Document passage:
┄┄┄┄┄┄┄┄┄┄

The role of records and recordkeeping in society; history, definitions and important concepts related to records and recordkeeping; contexts and critiques of records and recordkeeping; significant scholars and recordkeepers throughout history. Not repeatable.

Prerequisite: Demonstrated computer literacy through completion of required new student online technology workshop.

Satisfactory completion of all written assignments in this course fulfills the university’s "Competency in Written English" requirement.

Course Objectives

Student Learning Outcomes
At the completion of the course, students will be able to:

  1. evaluate and explain the significance of records to society and the history of archives and recordkeeping in the Western tradition
  2. articulate and employ fundamental recordkeeping concepts, such as authenticity, reliability, context, and the role of records in institutional and public accountability
  3. describe and assess the dominant recordkeeping philosophies and models and their advantages and limitations
  4. locate, critically evaluate, and use literature and resources provided by the publications and associations that support the recordkeeping professions
  5. demonstrate the written and oral skills required of the recordkeeping professional

This course satisfies the following MARA Core Competencies:

  • Articulate the ethics, values, and foundational principles of archives and records management professionals and appreciate the important role recordkeepers play in social memory and organizational accountability
  • Recognize the social, cultural, and economic dimensions of records, recordkeeping, and records use
  • Know the legal requirements and ethical principles involved in records management and the role the recordkeeper plays in institutional compliance and risk management

Course Requirements

Course Assignments
This course requires a number of assignments designed to introduce students to the concepts, institutions, and seminal theorists of archives and recordkeeping, along with the predominant literature of the profession. Details for the assignments listed below will be posted under your Course Administrative Documents module on D2L. Students accumulate 100 points to determine the course grade.

All assignments are due by submitting via the D2L dropbox created for each by 11:59 PM on the Friday of their respective week. No assignment is due on a holiday or short week.

  • Journal / association analysis (10 points, due week 3). Describe and critically assess the focus, content and value of one professional journal and one significant professional association.
  • Article critique (10 points, due week 5). Locate, read, analyze, and respond to two articles on the values, ethics, or social roles and responsibilities of the recordkeeping professions.
  • Institutional Assessment and Review (10 points, due week 8). Select an archival or records repository and, using criteria provided, evaluate its mission and goals, holdings, services, clienteles, and the professional theories and methodologies used to select and manage collections.

┄┄┄┄┄┄┄┄┄┄

(Bounding box annotations)
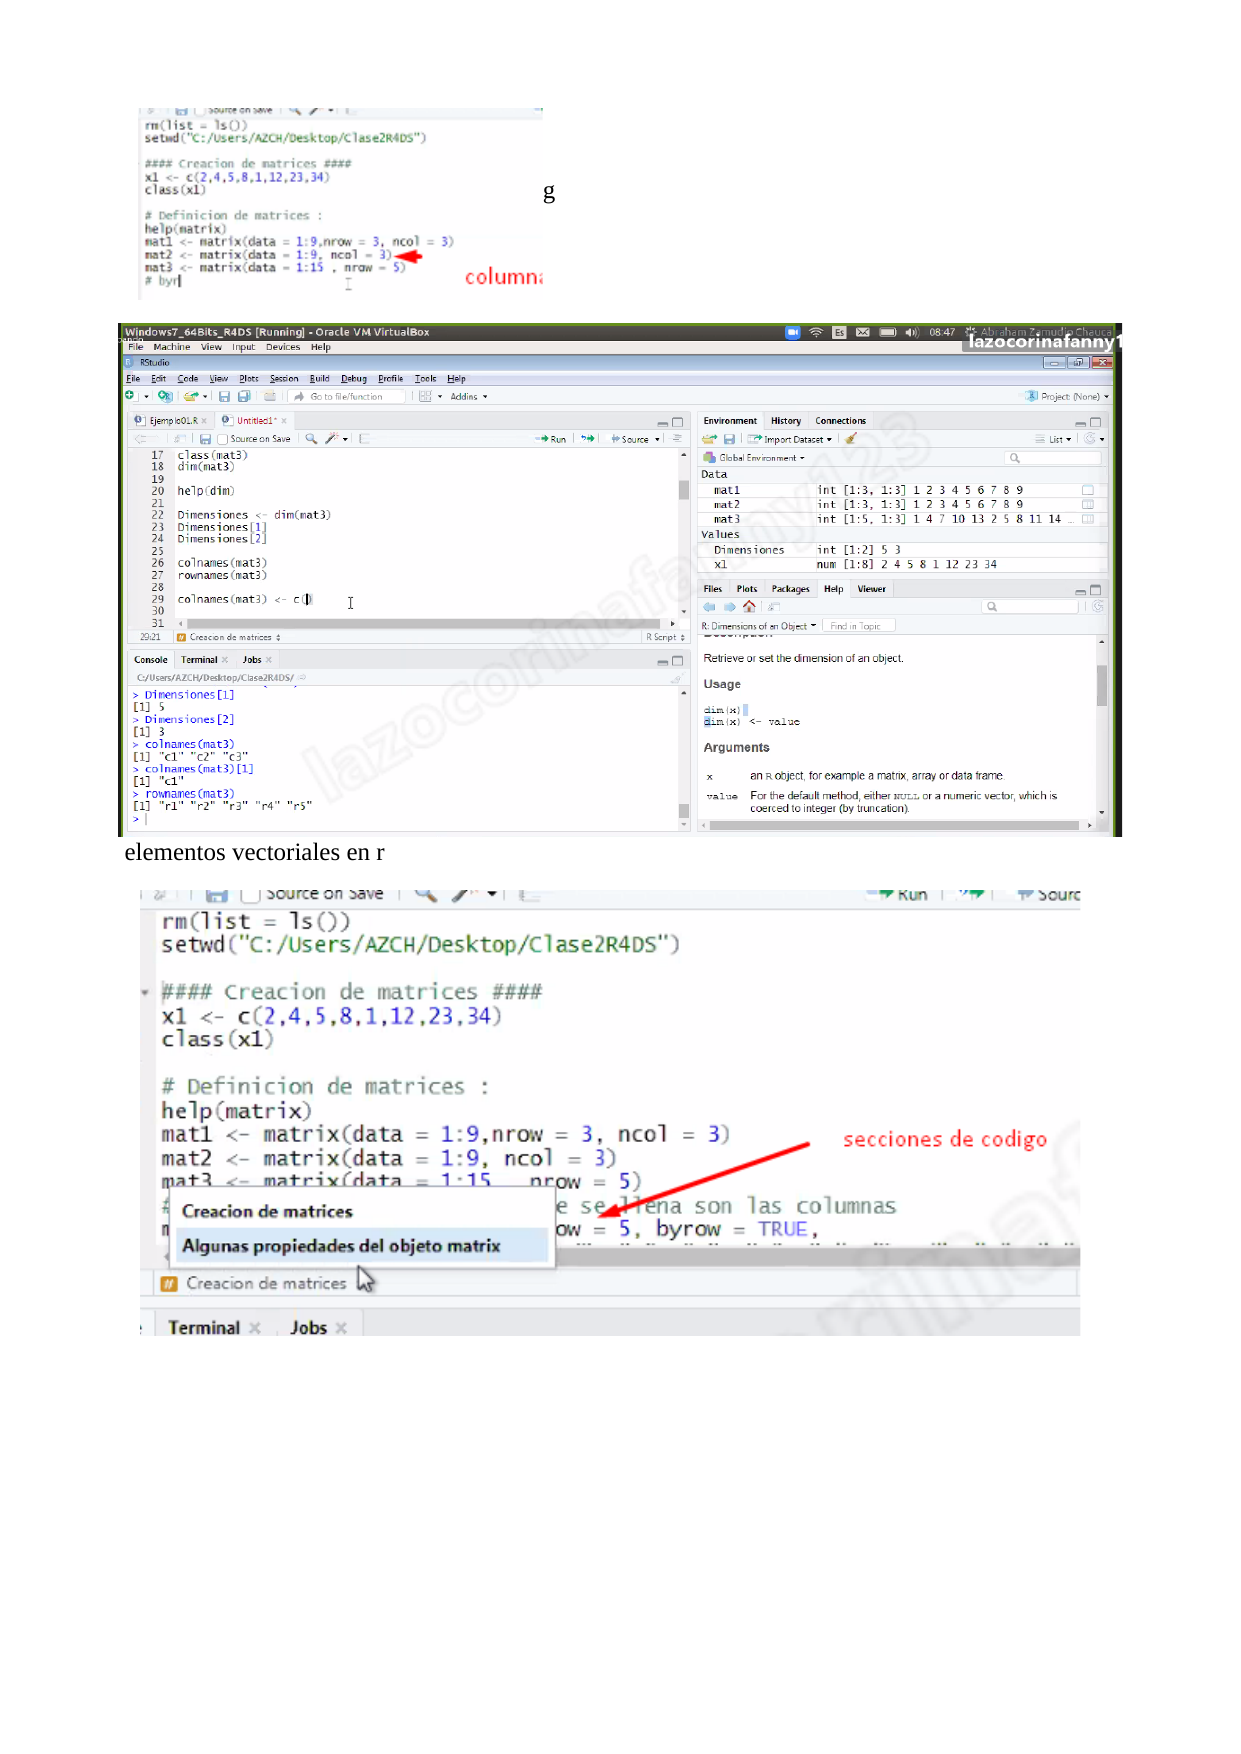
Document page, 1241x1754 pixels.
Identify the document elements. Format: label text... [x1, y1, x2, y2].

picture [140, 890, 1081, 1336]
text g [543, 176, 1122, 204]
picture [118, 319, 1123, 837]
text elementos vectoriales en r [118, 837, 1122, 866]
text [118, 176, 138, 204]
picture [138, 108, 543, 300]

┄┄┄┄┄┄┄┄┄┄

Written tasks:
a. Reproduce every entry above line for line, leaving out the picture.
b. Write the next part of the recordkeeping course syllabus, picking up after its final line.

In response:
a.
Document page, 1241x1754 pixels.
Identify the document elements. Format: label text... [x1, y1, x2, y2].

picture [140, 890, 1081, 1336]
text g [543, 176, 1122, 204]
picture [118, 319, 1123, 837]
text elementos vectoriales en r [118, 837, 1122, 866]
text [118, 176, 138, 204]
picture [138, 108, 543, 300]

b.
  • Annotated bibliography and literature review (25 points, due week 11). Locate and evaluate 12-15 sources relevant to your research paper topic and create an annotated bibliography of those sources (in APA style). The introduction to the annotated bibliography will consist of a short literature review in which you critically assess what has already been written on your topic and the contribution your research will make.
  • Research paper (30 points, due week 15). Write a formal research paper in which you analyze a significant issue confronting the recordkeeping professional today. Paper topics may be selected from the areas covered in class, including but not limited to the history of records and recordkeeping throughout the world, major archival theorists and their theories, archives and social memory, the role of records in institutional accountability, changing archives clienteles, the rise of social media and its impact on recordkeeping and the recordkeeping professions and other social issues that impact records and recordkeeping. The text of your paper should be 15 to 20 pages in length; the reference list should include at least 20 citations. You will be graded on the extent of your research, your description and critical analysis of the topic, the evidence you provide in support of your argument, and the clarity and quality of your writing. Your references and formatting should adhere to the rules established in the APA Publication Manual.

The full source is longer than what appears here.